[Start of Attachment]

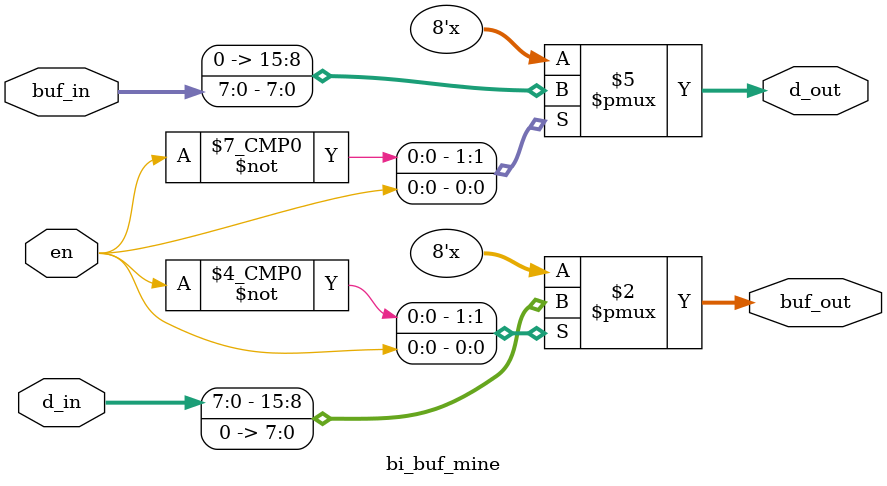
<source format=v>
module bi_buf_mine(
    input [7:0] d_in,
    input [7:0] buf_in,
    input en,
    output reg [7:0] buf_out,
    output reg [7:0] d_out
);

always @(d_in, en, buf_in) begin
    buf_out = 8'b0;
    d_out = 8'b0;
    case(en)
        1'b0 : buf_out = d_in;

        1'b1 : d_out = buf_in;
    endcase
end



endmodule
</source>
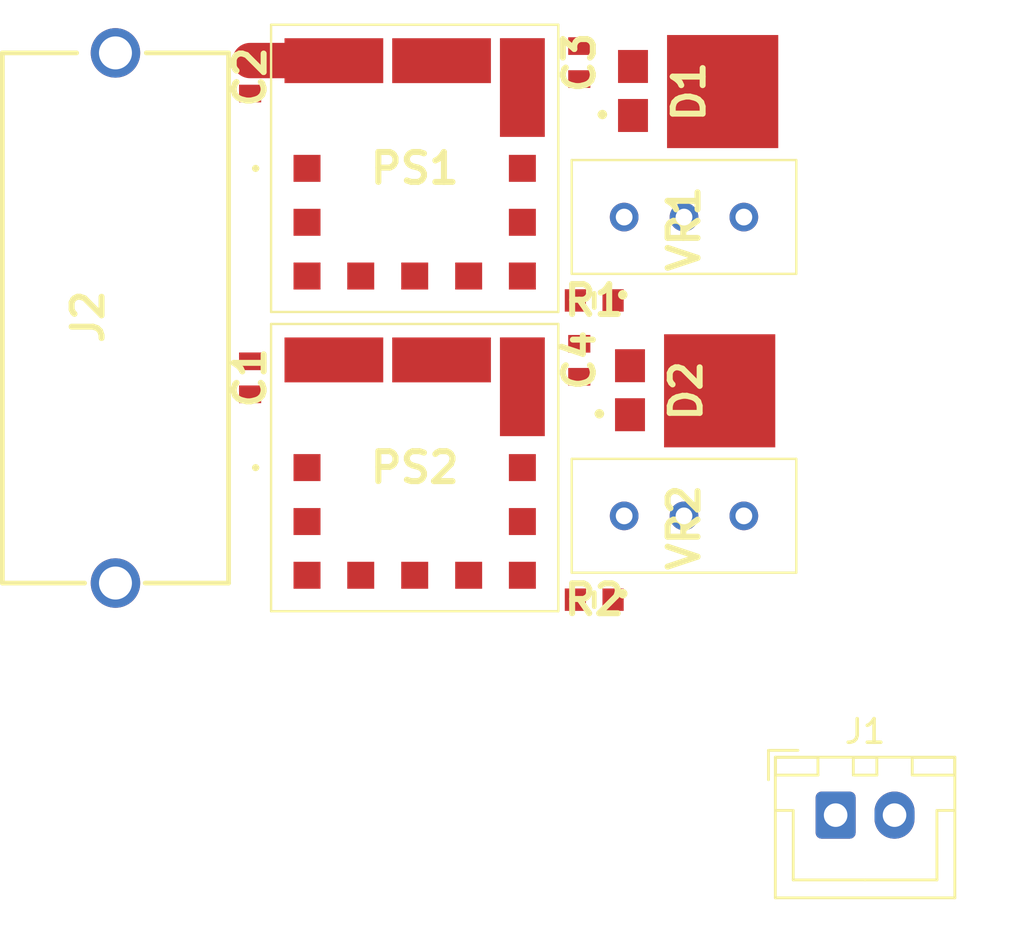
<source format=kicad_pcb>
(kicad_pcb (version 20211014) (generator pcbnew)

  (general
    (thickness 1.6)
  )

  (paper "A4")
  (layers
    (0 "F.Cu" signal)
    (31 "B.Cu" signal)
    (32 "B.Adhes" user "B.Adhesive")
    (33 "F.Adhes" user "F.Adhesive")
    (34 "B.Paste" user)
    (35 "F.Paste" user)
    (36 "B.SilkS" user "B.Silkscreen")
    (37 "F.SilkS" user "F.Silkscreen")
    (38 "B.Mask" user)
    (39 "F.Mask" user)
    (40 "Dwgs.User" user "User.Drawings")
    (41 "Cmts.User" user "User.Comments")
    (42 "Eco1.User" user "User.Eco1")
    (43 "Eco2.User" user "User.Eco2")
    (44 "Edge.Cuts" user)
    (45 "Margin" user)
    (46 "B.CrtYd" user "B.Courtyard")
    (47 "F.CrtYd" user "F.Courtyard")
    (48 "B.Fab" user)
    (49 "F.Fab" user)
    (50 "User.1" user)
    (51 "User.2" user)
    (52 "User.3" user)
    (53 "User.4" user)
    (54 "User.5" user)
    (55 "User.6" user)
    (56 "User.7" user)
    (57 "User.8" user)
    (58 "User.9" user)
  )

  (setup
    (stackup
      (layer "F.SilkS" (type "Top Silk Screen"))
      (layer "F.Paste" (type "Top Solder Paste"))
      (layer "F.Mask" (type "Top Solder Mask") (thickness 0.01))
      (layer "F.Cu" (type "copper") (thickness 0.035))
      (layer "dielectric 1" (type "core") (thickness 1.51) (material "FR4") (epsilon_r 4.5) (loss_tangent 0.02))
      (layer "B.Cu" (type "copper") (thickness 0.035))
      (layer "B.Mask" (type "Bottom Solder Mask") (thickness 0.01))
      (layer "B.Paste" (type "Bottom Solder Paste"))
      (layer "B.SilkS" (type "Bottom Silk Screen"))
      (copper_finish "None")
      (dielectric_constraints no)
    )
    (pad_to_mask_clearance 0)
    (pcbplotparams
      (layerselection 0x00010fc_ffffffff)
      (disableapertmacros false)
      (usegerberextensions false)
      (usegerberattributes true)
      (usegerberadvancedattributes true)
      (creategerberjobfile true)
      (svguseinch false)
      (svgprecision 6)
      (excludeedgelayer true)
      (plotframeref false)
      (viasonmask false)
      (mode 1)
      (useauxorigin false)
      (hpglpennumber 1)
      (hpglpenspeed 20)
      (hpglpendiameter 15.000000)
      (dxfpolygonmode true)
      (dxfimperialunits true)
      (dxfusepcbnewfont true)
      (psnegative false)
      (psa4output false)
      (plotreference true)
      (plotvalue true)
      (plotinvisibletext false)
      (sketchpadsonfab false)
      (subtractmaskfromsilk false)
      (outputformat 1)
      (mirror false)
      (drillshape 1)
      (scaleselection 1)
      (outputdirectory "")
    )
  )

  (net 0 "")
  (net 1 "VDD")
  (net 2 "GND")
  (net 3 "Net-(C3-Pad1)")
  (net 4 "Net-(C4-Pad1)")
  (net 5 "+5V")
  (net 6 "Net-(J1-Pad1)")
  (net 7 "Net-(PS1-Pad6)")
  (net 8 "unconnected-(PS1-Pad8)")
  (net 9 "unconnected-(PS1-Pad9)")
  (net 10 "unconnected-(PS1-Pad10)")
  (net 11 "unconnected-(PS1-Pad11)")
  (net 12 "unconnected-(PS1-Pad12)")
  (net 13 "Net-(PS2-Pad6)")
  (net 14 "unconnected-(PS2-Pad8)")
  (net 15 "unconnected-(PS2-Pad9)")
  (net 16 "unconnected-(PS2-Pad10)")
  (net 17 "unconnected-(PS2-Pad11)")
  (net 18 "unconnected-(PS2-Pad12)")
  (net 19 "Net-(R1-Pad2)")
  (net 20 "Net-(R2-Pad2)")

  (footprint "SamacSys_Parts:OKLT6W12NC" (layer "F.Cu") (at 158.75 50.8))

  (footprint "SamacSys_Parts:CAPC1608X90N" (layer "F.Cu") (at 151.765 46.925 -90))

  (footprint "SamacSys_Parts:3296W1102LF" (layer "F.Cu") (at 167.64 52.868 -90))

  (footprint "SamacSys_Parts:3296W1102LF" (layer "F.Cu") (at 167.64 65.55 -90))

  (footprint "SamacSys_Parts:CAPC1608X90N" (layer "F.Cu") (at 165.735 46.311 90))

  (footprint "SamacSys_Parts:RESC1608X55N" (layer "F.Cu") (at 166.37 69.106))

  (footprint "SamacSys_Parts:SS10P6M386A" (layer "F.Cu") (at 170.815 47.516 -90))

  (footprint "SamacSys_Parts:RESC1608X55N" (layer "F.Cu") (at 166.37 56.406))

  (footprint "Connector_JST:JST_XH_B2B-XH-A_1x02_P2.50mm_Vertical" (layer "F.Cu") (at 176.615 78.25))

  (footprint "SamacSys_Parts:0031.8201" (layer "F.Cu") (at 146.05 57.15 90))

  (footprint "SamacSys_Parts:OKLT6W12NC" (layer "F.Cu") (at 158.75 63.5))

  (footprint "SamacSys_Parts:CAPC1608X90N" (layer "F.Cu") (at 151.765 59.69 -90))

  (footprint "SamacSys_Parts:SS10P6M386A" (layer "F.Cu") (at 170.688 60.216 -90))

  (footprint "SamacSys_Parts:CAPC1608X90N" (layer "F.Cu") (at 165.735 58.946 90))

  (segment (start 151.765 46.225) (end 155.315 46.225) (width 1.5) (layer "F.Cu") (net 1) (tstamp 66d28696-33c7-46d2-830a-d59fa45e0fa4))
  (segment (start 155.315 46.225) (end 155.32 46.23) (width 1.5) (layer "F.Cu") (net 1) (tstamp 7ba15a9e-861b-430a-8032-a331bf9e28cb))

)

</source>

[End of Attachment]

** Task objective **
Find how many lines contain "SilkS" in the data. Write that number and nothing else.

** Task response **
4